### Study material ###
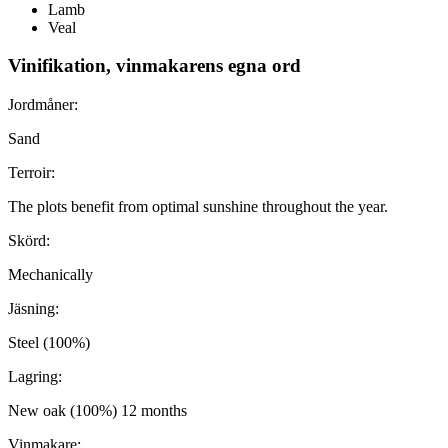
Lamb
Veal
Vinifikation, vinmakarens egna ord
Jordmåner:
Sand
Terroir:
The plots benefit from optimal sunshine throughout the year.
Skörd:
Mechanically
Jäsning:
Steel (100%)
Lagring:
New oak (100%) 12 months
Vinmakare:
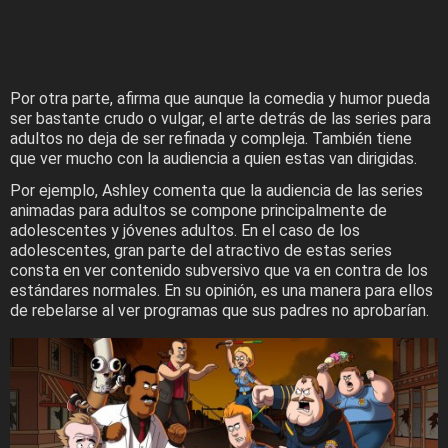
Por otra parte, afirma que aunque la comedia y humor pueda
ser bastante crudo o vulgar, el arte detrás de las series para
adultos no deja de ser refinada y compleja. También tiene
que ver mucho con la audiencia a quien estas van dirigidas.
Por ejemplo, Ashley comenta que la audiencia de las series
animadas para adultos se compone principalmente de
adolescentes y jóvenes adultos. En el caso de los
adolescentes, gran parte del atractivo de estas series
consta en ver contenido subversivo que va en contra de los
estándares normales. En su opinión, es una manera para ellos
de rebelarse al ver programas que sus padres no aprobarían.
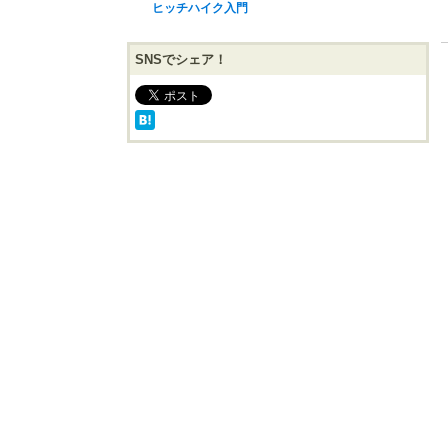
ヒッチハイク入門
SNSでシェア！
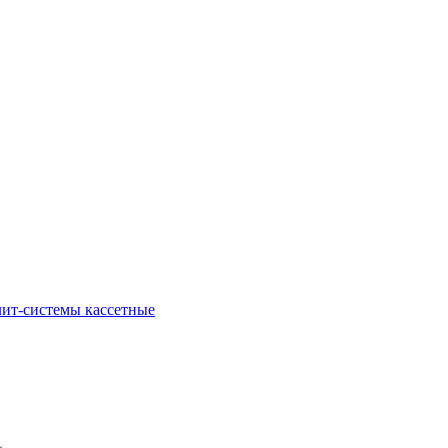
ит-системы кассетные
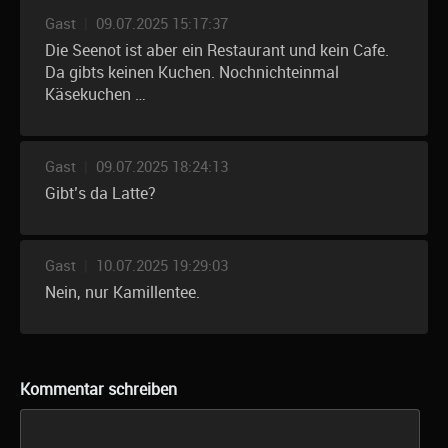
Gast
|
09.07.2025 15:17:37
Die Seenot ist aber ein Restaurant und kein Cafe.
Da gibts keinen Kuchen. Nochnichteinmal
Käsekuchen …
Gast
|
09.07.2025 18:24:13
Gibt’s da Latte?
Gast
|
10.07.2025 19:29:03
Nein, nur Kamillentee.
Kommentar schreiben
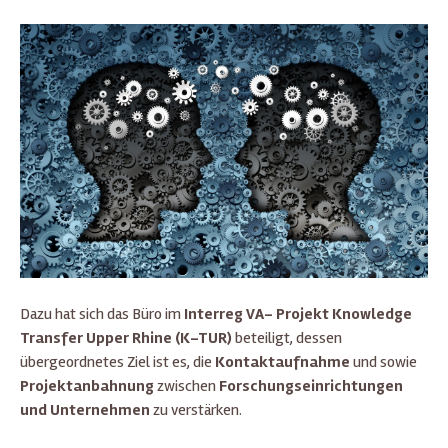
Dazu hat sich das Büro im
Interreg VA- Projekt Knowledge
Transfer Upper Rhine (K-TUR)
beteiligt, dessen
übergeordnetes Ziel ist es, die
Kontaktaufnahme
und sowie
Projektanbahnung
zwischen
Forschungseinrichtungen
und Unternehmen
zu verstärken.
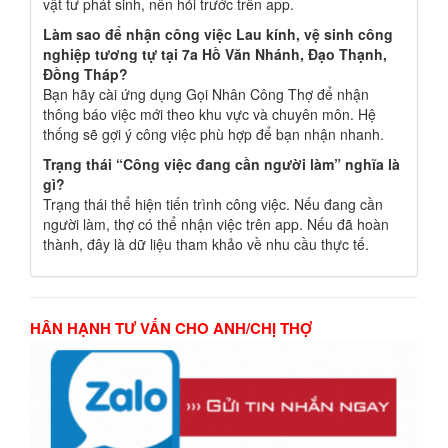
vật tư phát sinh, nên hỏi trước trên app.
Làm sao để nhận công việc Lau kính, vệ sinh công
nghiệp tương tự tại 7a Hồ Văn Nhánh, Đạo Thạnh,
Đồng Tháp?
Bạn hãy cài ứng dụng Gọi Nhân Công Thợ để nhận
thông báo việc mới theo khu vực và chuyên môn. Hệ
thống sẽ gợi ý công việc phù hợp để bạn nhận nhanh.
Trạng thái “Công việc đang cần người làm” nghĩa là
gì?
Trạng thái thể hiện tiến trình công việc. Nếu đang cần
người làm, thợ có thể nhận việc trên app. Nếu đã hoàn
thành, đây là dữ liệu tham khảo về nhu cầu thực tế.
HÂN HẠNH TƯ VẤN CHO ANH/CHỊ THỢ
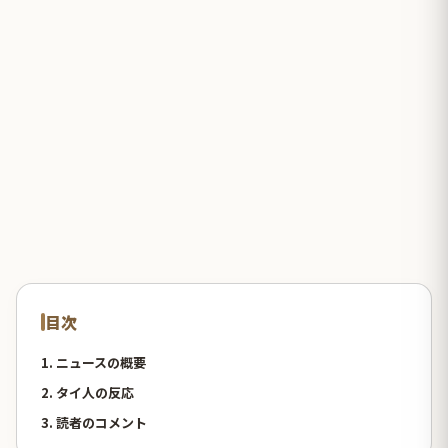
目次
1. ニュースの概要
2. タイ人の反応
3. 読者のコメント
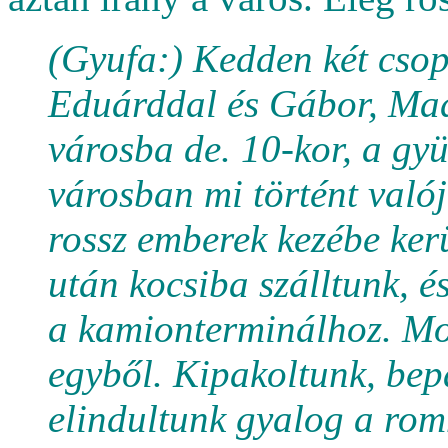
(Gyufa:) Kedden két csop
Eduárddal és Gábor, Mad
városba de. 10-kor, a gy
városban mi történt való
rossz emberek kezébe kerü
után kocsiba szálltunk, 
a kamionterminálhoz. Mo
egyből. Kipakoltunk, bep
elindultunk gyalog a rom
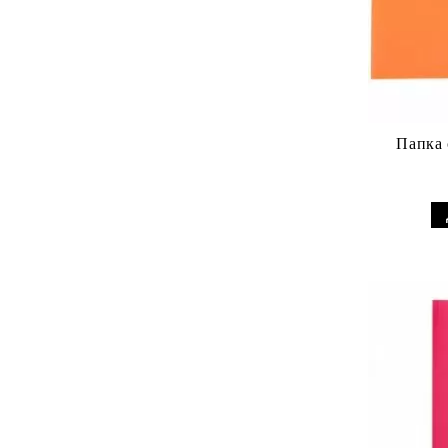
Папка 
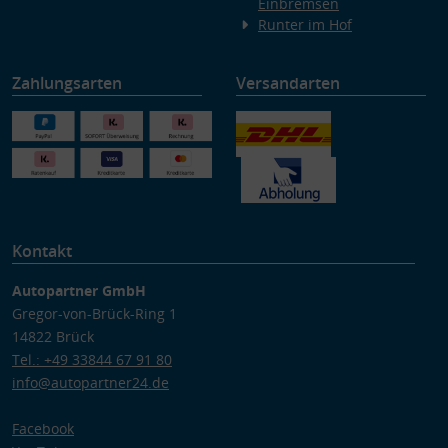
Einbremsen
Runter im Hof
Zahlungsarten
Versandarten
Kontakt
Autopartner GmbH
Gregor-von-Brück-Ring 1
14822 Brück
Tel.: +49 33844 67 91 80
info@autopartner24.de
Facebook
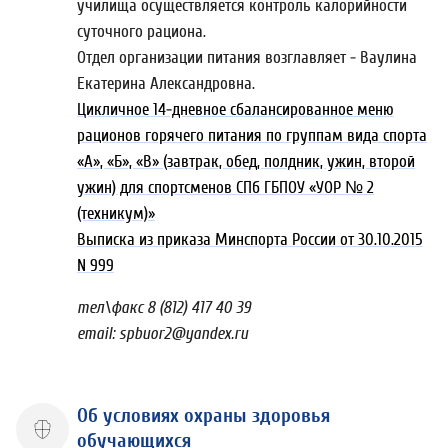
училища осуществляется контроль калорийности
суточного рациона.
Отдел организации питания возглавляет - Ваулина
Екатерина Александровна.
Цикличное 14-дневное сбалансированное меню
рационов горячего питания по группам вида спорта
«А», «Б», «В» (завтрак, обед, полдник, ужин, второй
ужин) для спортсменов СПб ГБПОУ «УОР № 2
(техникум)»
Выписка из приказа Минспорта России от 30.10.2015
N 999
тел\факс 8 (812) 417 40 39
email: spbuor2@yandex.ru
Об условиях охраны здоровья
обучающихся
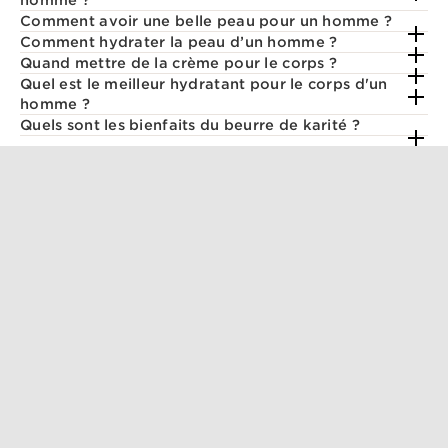
homme ?
Comment avoir une belle peau pour un homme ?
Comment hydrater la peau d’un homme ?
Quand mettre de la crème pour le corps ?
Quel est le meilleur hydratant pour le corps d'un
homme ?
Quels sont les bienfaits du beurre de karité ?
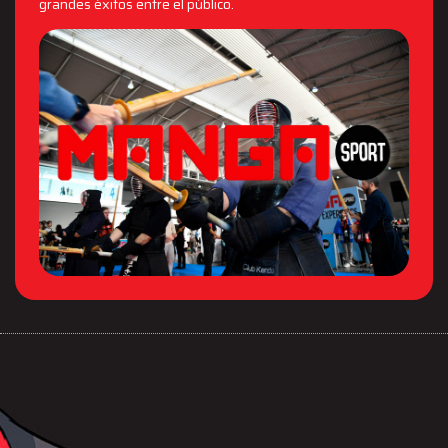
grandes éxitos entre el público.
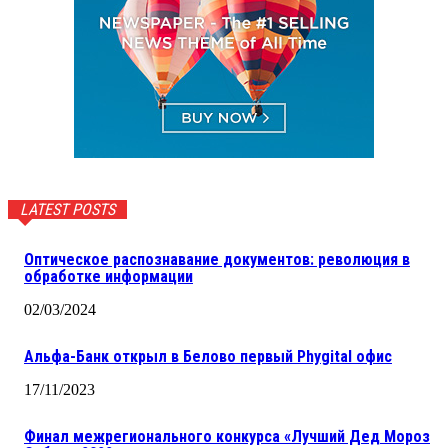
LATEST POSTS
Оптическое распознавание документов: революция в
обработке информации
02/03/2024
Альфа-Банк открыл в Белово первый Phygital офис
17/11/2023
Финал межрегионального конкурса «Лучший Дед Мороз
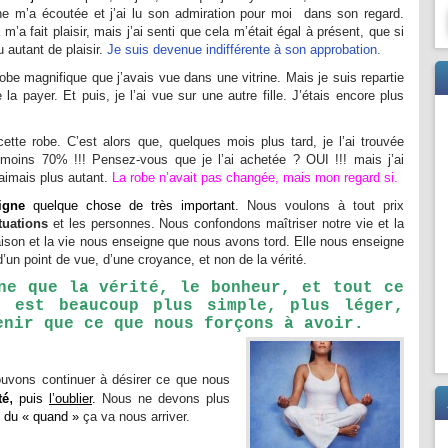
ne m’a écoutée et j’ai lu son admiration pour moi dans son regard.
 m’a fait plaisir, mais j’ai senti que cela m’était égal à présent, que si
eu autant de plaisir.
Je suis devenue
indifférente à son approbation.
 robe magnifique que j’avais vue dans une vitrine. Mais je suis repartie
la payer. Et puis, je l’ai vue sur une autre fille. J’étais encore plus
 cette robe. C’est alors que, quelques mois plus tard, je l’ai trouvée
oins 70% !!! Pensez-vous que je l’ai achetée ? OUI !!! mais j’ai
’aimais plus autant.
La robe n’avait pas changée, mais mon regard si.
igne
quelque chose de très important.
Nous voulons à tout prix
tuations
et les personnes. Nous confondons maîtriser notre vie et la
aison et la vie nous enseigne que nous avons tord. Elle nous enseigne
, d’un point de vue, d’une croyance, et non de la vérité.
ne que la vérité, le bonheur, et tout ce
, est beaucoup plus simple, plus léger,
enir que ce que nous forçons à avoir.
uvons continuer à désirer ce que nous
,
té
puis
l’oublier
.
Nous ne devons plus
 du « quand »
ça va nous arriver.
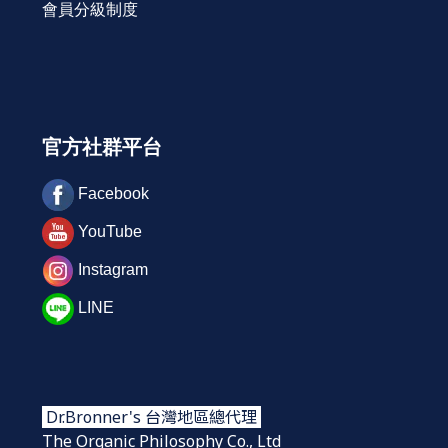
會員分級制度
官方社群平台
Facebook
YouTube
Instagram
LINE
Dr.Bronner's 台灣地區總代理
The Organic Philosophy Co., Ltd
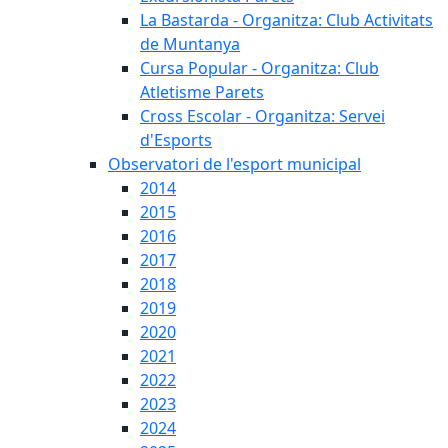
La Bastarda - Organitza: Club Activitats
de Muntanya
Cursa Popular - Organitza: Club
Atletisme Parets
Cross Escolar - Organitza: Servei
d'Esports
Observatori de l'esport municipal
2014
2015
2016
2017
2018
2019
2020
2021
2022
2023
2024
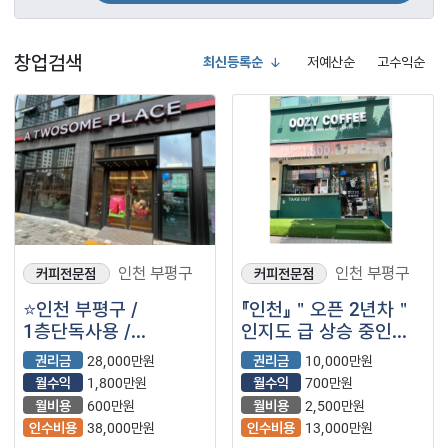
창업검색
최신등록순
저예산순
고수익순
인천 부평구
인천 부평구
커피전문점
커피전문점
⭐️인천 부평구 /
『인천』＂오픈 2년차＂
1층단독사용 /
인지도 급 상승 중인
주차도가능 / 대형평수 /
브랜드【우지커피】
권리금
28,000만원
권리금
10,000만원
＂투썸플레이스＂
월수익
1,800만원
월수익
700만원
입니다⭐️
월비용
600만원
월비용
2,500만원
인수비용
38,000만원
인수비용
13,000만원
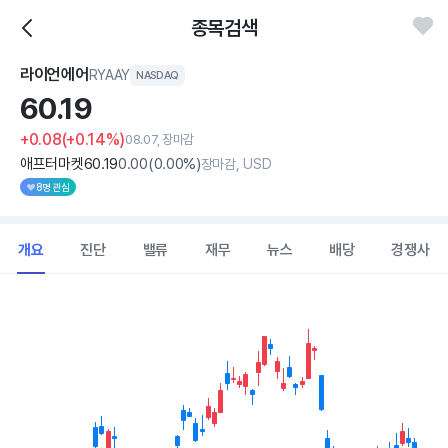
종목검색
라이언에어
RYAAY
NASDAQ
60.
19
+0.08
(+0.14%)
08.07, 장마감
애프터마켓
60
.19
0
.00
(
0
.00%)
장마감, USD
8명 관심
개요
진단
밸류
재무
뉴스
배당
경쟁사
Chart
Combination chart with 2 data series.
View as data table, Chart
The chart has 1 X axis displaying Time. Data ranges from 2026
The chart has 1 Y axis displaying values. Data ranges from 53.3 to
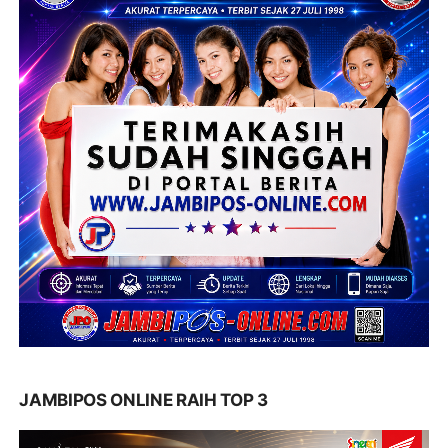
JAMBIPOS ONLINE RAIH TOP 3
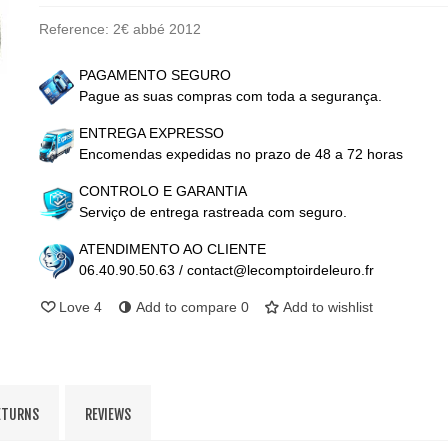
Reference:
2€ abbé 2012
PAGAMENTO SEGURO
Pague as suas compras com toda a segurança.
ENTREGA EXPRESSO
Encomendas expedidas no prazo de 48 a 72 horas
CONTROLO E GARANTIA
Serviço de entrega rastreada com seguro.
ATENDIMENTO AO CLIENTE
06.40.90.50.63 / contact@lecomptoirdeleuro.fr
Love
4
Add to compare
0
Add to wishlist
ETURNS
REVIEWS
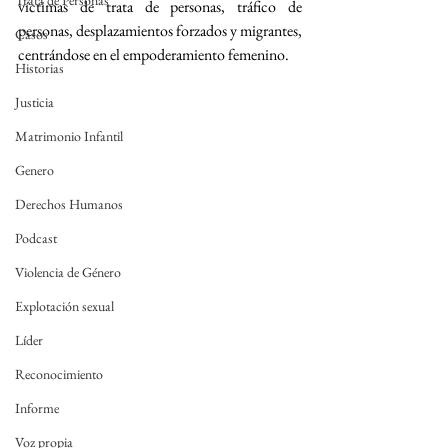
Trata de Personas
víctimas de trata de personas, tráfico de 
personas, desplazamientos forzados y migrantes, 
Casos
centrándose en el empoderamiento femenino.
Historias
Justicia
Matrimonio Infantil
Genero
Derechos Humanos
Podcast
Violencia de Género
Explotación sexual
Líder
Reconocimiento
Informe
Voz propia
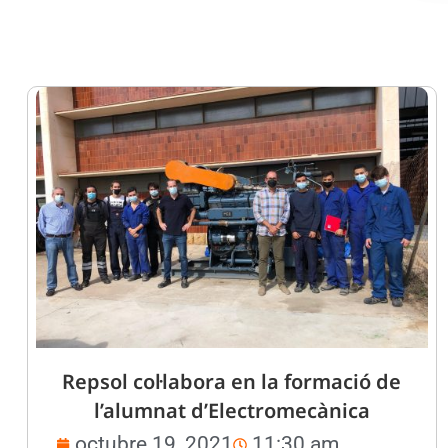
Repsol col·labora en la formació de
l’alumnat d’Electromecànica
octubre 19, 2021
11:30 am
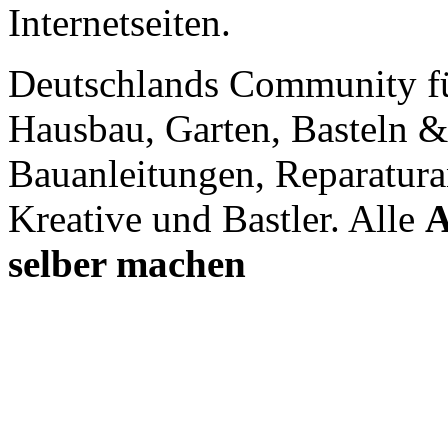
Internetseiten.
Deutschlands Community f
Hausbau, Garten, Basteln &
Bauanleitungen, Reparatura
Kreative und Bastler. Alle
A
selber machen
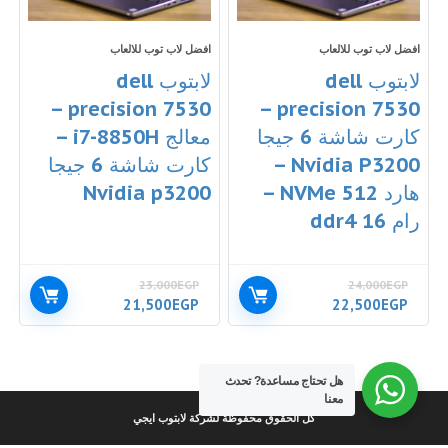
افضل لاب توب للالعاب
افضل لاب توب للالعاب
لابتوب dell
لابتوب dell
precision 7530 –
precision 7530 –
كارت شاشة 6 جيجا
معالج i7-8850H –
Nvidia P3200 –
كارت شاشة 6 جيجا
هارد 512 NVMe –
Nvidia p3200
رام 16 ddr4
23,000
EGP
24,000
EGP
السعر
السعر
السعر
السعر
21,500
EGP
22,500
EGP
الأصلي
الحالي
الأصلي
الحالي
هو:
هو:
هو:
هو:
21,500EGP.
23,000EGP.
22,500EGP.
24,000EGP.
هل تحتاج مساعدة?
تحدث
معنا
كل الحقوق محفوظة لشركة لابتوب ايجي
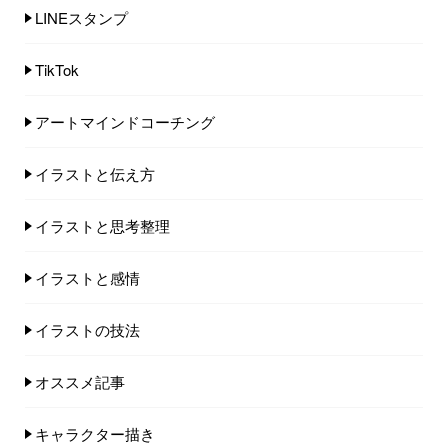
LINEスタンプ
TikTok
アートマインドコーチング
イラストと伝え方
イラストと思考整理
イラストと感情
イラストの技法
オススメ記事
キャラクター描き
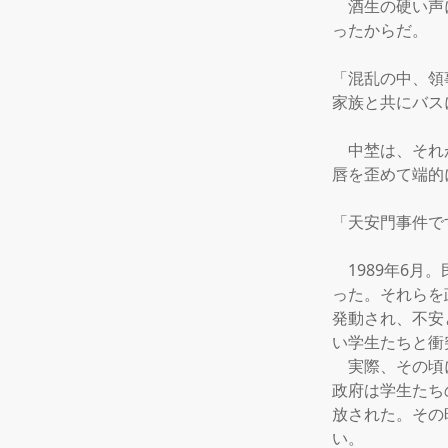
　酒生の硬い声
ったからだ。

「混乱の中、領
家族と共にバス
　中埜は、それ
唇を歪めて端的
「天安門事件で
　1989年6
った。それらを
発動され、不安
い学生たちと衝
　実際、その頃
政府は学生たち
放された。その
い。
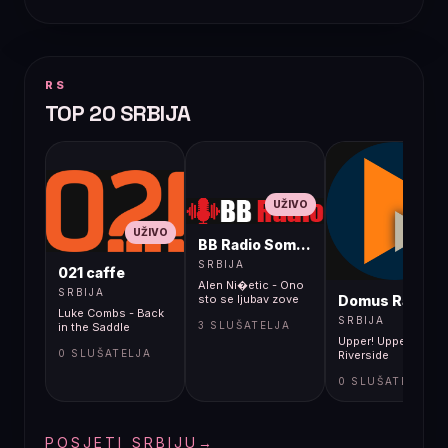
RS
TOP 20 SRBIJA
UŽIVO
UŽIVO
BB Radio Sombor
UŽIVO
SRBIJA
021 caffe
Alen Ni�etic - Ono
SRBIJA
Domus Radio
sto se ljubav zove
Luke Combs - Back
SRBIJA
3 SLUŠATELJA
in the Saddle
Upper! Upper! -
0 SLUŠATELJA
Riverside
0 SLUŠATELJA
POSJETI SRBIJU
→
###
Activity:
Transcribe the lines of the records verbatim, starting with the line containing "La Bastarda - Organitza: Club Activitats" and ending with the line containing "The chart has 1 Y", both included. Omit the picture markers from your answer.

Completed task:
La Bastarda - Organitza: Club Activitats
de Muntanya
Cursa Popular - Organitza: Club
Atletisme Parets
Cross Escolar - Organitza: Servei
d'Esports
Observatori de l'esport municipal
2014
2015
2016
2017
2018
2019
2020
2021
2022
2023
2024
창업검색
최신등록순
저예산순
고수익순
인천 부평구
인천 부평구
커피전문점
커피전문점
⭐️인천 부평구 /
『인천』＂오픈 2년차＂
1층단독사용 /
인지도 급 상승 중인
주차도가능 / 대형평수 /
브랜드【우지커피】
권리금
28,000만원
권리금
10,000만원
＂투썸플레이스＂
월수익
1,800만원
월수익
700만원
입니다⭐️
월비용
600만원
월비용
2,500만원
인수비용
38,000만원
인수비용
13,000만원
종목검색
라이언에어
RYAAY
NASDAQ
60.
19
+0.08
(+0.14%)
08.07, 장마감
애프터마켓
60
.19
0
.00
(
0
.00%)
장마감, USD
8명 관심
개요
진단
밸류
재무
뉴스
배당
경쟁사
Chart
Combination chart with 2 data series.
View as data table, Chart
The chart has 1 X axis displaying Time. Data ranges from 2026
The chart has 1 Y axis displaying values. Data ranges from 53.3 to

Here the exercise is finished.